Dataset entries:
%%
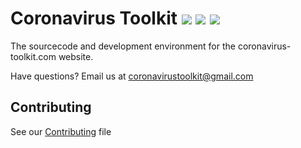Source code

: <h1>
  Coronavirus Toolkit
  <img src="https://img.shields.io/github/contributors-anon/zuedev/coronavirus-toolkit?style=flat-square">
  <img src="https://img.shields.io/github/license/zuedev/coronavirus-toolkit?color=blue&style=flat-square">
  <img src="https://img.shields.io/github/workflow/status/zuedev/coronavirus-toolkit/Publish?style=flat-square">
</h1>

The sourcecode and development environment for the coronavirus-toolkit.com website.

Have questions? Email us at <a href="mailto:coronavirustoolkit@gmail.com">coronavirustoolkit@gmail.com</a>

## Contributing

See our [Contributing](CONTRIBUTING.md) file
%%
**Instructions for the task:** Could you find each line in the entries that contains the string "square" and copy it?

**Response area:**
  <img src="https://img.shields.io/github/contributors-anon/zuedev/coronavirus-toolkit?style=flat-square">
  <img src="https://img.shields.io/github/license/zuedev/coronavirus-toolkit?color=blue&style=flat-square">
  <img src="https://img.shields.io/github/workflow/status/zuedev/coronavirus-toolkit/Publish?style=flat-square">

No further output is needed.